The book has been a trip down memory lane for the family too.
As regards new projects in her kitty, she has just finished shooting a film on one such script which she has co-written. “The post-production of that is going on at present. I directed a short film called Silvat as well, which I hope will be out soon.”
Tanuja makes it a point to mention that scripts require a lot of time and attention but don’t necessarily get that kind of importance. However, like the characters in many of her stories, she doesn’t let anything bother her and goes about doing what she loves.
And to take a leaf out of her own book, we all can be a bit like Langhi and create opportunities for growth. Here’s an excerpt from Tanuja’s business woman that will inspire you to do just that:
The next day Langhi turned up with a stainless steel dessert tray.
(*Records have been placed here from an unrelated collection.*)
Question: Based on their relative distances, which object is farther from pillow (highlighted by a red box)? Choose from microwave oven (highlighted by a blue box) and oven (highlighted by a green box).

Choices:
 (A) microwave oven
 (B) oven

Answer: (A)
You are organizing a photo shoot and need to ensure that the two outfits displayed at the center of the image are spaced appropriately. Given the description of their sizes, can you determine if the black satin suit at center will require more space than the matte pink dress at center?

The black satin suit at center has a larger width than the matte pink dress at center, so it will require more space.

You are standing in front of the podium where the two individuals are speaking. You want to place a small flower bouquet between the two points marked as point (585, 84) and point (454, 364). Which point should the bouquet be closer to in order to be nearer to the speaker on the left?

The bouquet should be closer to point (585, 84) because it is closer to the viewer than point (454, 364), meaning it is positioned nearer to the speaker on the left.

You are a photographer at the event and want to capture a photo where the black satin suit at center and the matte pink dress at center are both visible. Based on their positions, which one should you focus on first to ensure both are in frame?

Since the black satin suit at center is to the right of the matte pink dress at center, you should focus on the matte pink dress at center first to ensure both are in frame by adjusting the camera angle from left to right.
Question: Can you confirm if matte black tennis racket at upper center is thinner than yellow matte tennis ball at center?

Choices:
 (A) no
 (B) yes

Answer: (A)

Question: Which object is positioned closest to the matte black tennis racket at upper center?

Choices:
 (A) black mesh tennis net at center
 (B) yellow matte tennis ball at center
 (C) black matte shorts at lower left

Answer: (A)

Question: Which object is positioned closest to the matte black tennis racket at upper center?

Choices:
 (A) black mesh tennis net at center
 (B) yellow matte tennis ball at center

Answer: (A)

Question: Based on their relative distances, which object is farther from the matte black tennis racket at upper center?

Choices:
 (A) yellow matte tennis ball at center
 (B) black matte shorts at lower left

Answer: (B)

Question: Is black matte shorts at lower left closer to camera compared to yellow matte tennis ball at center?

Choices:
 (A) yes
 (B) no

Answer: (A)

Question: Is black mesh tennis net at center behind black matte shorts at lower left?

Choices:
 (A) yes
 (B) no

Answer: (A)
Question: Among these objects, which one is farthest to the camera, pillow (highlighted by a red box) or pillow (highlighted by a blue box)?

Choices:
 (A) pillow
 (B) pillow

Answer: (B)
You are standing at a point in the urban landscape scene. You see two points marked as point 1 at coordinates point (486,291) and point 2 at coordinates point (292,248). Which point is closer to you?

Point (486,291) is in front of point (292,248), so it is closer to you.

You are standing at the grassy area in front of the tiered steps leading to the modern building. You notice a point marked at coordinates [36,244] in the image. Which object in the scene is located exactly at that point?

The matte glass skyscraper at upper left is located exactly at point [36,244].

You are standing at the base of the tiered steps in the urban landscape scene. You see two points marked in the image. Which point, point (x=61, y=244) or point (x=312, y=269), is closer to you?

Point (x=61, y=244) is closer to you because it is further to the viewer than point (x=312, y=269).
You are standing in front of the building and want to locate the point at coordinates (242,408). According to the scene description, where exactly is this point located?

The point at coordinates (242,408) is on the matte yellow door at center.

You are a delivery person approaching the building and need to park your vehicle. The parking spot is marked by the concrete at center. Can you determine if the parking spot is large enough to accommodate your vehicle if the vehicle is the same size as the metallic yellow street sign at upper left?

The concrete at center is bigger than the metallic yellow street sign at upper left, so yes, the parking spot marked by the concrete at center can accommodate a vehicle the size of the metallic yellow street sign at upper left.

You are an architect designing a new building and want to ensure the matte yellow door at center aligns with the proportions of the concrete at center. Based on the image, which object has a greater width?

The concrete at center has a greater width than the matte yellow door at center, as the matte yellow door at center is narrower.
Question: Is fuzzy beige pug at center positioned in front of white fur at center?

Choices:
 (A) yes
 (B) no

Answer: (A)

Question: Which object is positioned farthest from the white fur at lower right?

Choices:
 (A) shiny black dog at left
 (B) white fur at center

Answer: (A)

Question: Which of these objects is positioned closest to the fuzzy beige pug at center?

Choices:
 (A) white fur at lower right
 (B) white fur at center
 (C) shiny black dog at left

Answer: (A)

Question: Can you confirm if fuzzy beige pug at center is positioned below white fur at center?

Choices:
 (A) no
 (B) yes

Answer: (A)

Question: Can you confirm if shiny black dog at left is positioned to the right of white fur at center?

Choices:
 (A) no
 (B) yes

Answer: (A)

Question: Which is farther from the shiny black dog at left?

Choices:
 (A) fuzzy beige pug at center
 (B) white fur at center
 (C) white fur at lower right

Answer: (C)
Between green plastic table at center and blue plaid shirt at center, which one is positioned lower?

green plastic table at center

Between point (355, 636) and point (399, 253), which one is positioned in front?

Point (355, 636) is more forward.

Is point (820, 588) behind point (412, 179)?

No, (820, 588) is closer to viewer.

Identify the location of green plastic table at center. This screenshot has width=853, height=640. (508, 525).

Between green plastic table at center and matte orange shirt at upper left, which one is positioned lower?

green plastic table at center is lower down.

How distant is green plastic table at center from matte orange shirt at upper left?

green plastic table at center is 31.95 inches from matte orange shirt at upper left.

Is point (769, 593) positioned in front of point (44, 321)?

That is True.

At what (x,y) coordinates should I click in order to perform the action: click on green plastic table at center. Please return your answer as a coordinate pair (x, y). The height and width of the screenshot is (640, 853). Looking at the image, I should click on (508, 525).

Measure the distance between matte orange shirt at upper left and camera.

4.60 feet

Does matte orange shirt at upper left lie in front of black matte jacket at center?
A tray with twelve cups and spoons. She wanted no clothes or money in exchange, it was a farewell gift. Sarla, deeply touched, asked what gift Langhi would like in return. Pat came the reply, ‘Your black-and-white TV.’ Sarla was surprised. ‘May God bless your saab with a long life, madamji,’ Langhi said, ‘he will buy you a much bigger TV. For a poor woman like me, it may never be possible to buy one. I don’t want it to watch programmes, madamji, I want it for bijnis.’
‘What?’ wondered Sarla. ‘What kind of business?’
‘No one has a TV set in our jhopadh patti, madamji, in the evening when the programme starts, I’ll charge fifty paisa for adults and twenty for children. Don’t you think it is a good idea?’